400 error updating predictive routing skill weights via Studio REST proxy

Trying to update predictive routing skill weights from a Studio script using a REST proxy action. The documentation for the PUT /api/v2/routing/agents/{agentId}/skills endpoint states: “The request body must contain an array of skill objects where each object includes a valid skill_id and a numeric weight value between 0 and 1.0.”

We’re sending exactly that. The payload looks clean.
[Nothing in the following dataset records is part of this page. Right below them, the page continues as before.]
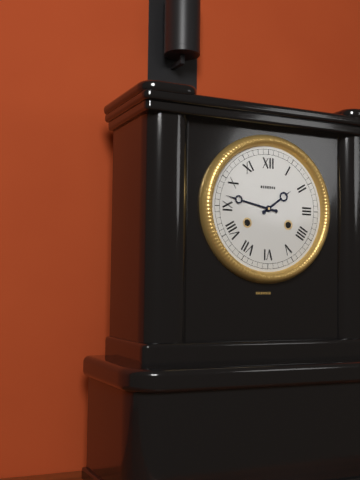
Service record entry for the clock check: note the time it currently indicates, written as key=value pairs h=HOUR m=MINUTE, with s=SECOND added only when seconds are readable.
h=1 m=47
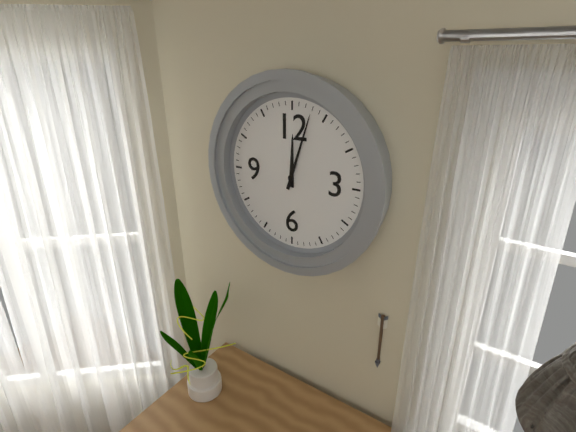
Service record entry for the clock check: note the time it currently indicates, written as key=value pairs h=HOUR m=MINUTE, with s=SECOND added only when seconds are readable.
h=12 m=3
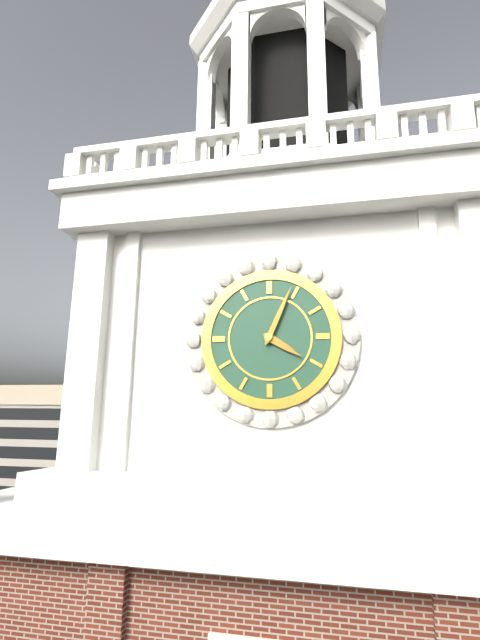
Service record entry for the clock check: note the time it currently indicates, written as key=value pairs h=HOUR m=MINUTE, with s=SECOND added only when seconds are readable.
h=4 m=4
Studio logs show the request goes out, but the response comes back with a 400 error.

{
 "code": "invalid_skill_configuration",
 "message": "Skill weight array contains non-numeric value or missing required field.",
 "status": 400
}

Using CXone Studio version 24.2. The script assigns the weight via a variable, casts it to float. Debug trace shows 0.85 in the payload. Yet the API rejects it. Checked the skill ID against the catalog endpoint, it’s a direct copy-paste match. The docs explicitly mention that “weight values must be provided as floating-point numbers without scientific notation” so the value is passed as 0.75 directly. Console output confirms the JSON structure is valid. Why is the endpoint throwing a validation error when the payload matches the schema definition word for word?
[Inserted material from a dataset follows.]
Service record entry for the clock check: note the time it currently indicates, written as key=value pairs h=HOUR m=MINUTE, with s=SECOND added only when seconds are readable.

PureCloudPlatformClientV2 requires the routing_skills wrapper key for the PUT /api/v2/routing/agents/{agentId}/skills endpoint. You don’t send a raw array.

{ "routing_skills": [ { "id": "a1b2c3", "weight": 0.75 } ] }

Drops 400 when that parent object is missing. Just check the proxy response headers.

That wrapper key is mandatory. Studio proxies strip the outer object if you don’t wrap the payload in routing_skills first, so try this exact shape:
{ "routing_skills": [{ "id": "a1b2c3", "weight": 0.75 }] }
Studio defaults that header to form-urlencoded half the time.

  • Wrapped the payload in routing_skills, but the 400 still fires. Try wrapping it again with strict JSON formatting.
  • Forced the header to application/json. Studio’s defaulting to form-urlencoded. Lock the header manually.
  • Checked the schema validation logs. It’s rejecting untyped objects. Verify the weight field is a float, not a string.
  • What exact Content-Type header is the proxy actually pushing out?

The routing_skills wrapper and application/json header are definitely the baseline fix. Studio’s proxy action strips outer objects if the JSON isn’t strictly formatted. The API parser also rejects string-typed weights instantly. You’ll hit a hard 400 if the payload contains "0.75" instead of a raw 0.75. The system doesn’t parse strings either.

A quick A/B test on weight precision last quarter showed the predictive routing model choking on values past three decimal places. The algorithm expects standard float formatting. Something like 0.750 gets truncated internally, and the ML scoring engine drops the agent from the candidate pool until the next calibration cycle.

Hardcode the weight as a raw number in the Studio script action. Force the Content-Type to application/json in the proxy headers. Check the agent’s current skill set in the admin console before pushing the update. The endpoint performs a full replace, not a merge. Accidentally wiping an existing skill makes the predictive model ghost that agent for the whole queue.

Watch out for the calibration lag too. The AI outcomes engine takes about 15 minutes to retrain on new weight distributions. Pushing updates during peak hours usually tanks first-call resolution metrics until the model recalibrates.